What Europe needs, more than anything, is coaches dedicated to developing the women's game at the grassroots level, and the arenas that make the game more accessible to a larger influx of participants in the sport. At the recent World Hockey Summit, German national team Head Coach Uwe Krupp said he really liked how arenas in Canada were set up, as part of community recreational complexes that included anything from baseball diamonds to curling rinks to swimming pools and tennis courts. Without more (and modern) facilities, all the will in the world won't make growing women's hockey, and therefore hockey in general, feasible.
There is a great chance for this to happen. Over the past twenty years, we had the first generation of European trained hockey players become millionaires. It may not be the most noble use of their accomplishments, but it provides an example for each national federation to use in the support of creating more modern facilities. It also provides a potential group of talent, whether for use on the business side of club hockey, or for coaching at the youth level, to draw from for communities across the continent.
The IIHF publishes a Survey of Players every year, which includes the amount of registered players (divided by sex and age), referees, and rinks in each country in the IIHF. Each national federation should be using those numbers to illustrate how they compare to other countries, and be able to target which areas they need to improve in order to increase participation in their sport. I honestly think that the Survey of Players could be the most significant document the IIHF releases. If used properly, it can be of great aid for not just tracking the growth of the game, but to actually accomplish global growth.
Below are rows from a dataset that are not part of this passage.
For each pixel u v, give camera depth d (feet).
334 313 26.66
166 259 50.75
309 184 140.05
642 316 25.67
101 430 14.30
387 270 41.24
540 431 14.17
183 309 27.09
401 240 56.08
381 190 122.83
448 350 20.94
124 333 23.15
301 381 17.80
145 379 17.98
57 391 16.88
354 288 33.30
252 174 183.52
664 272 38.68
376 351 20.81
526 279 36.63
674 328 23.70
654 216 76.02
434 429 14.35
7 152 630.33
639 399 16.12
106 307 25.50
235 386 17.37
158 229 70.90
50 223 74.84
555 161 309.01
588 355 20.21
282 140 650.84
I'm not trying to say that the Canadian and American federations shouldn't help European federations to grow the women's game... it is clearly in the interest of everyone to do so. But I don't think it's the most effective strategy, it seems to be a short sighted one that would only temporarily close the gap between the nations, if it will at all. But increasing participation has to be the focus of the growth of the game in Europe, and that can only happen with more facilities, coaches, and therefore youth programs. Somehow, I don't get the feeling that there is enough energy being expended on this front. Can you really be mad about providing opportunities for your junior male players, yet insist on doing the same thing for your female players? It gives off the impression that developing opportunities for women's hockey players in Europe is not a concern of the federations... the ice time for the males is just too valuable.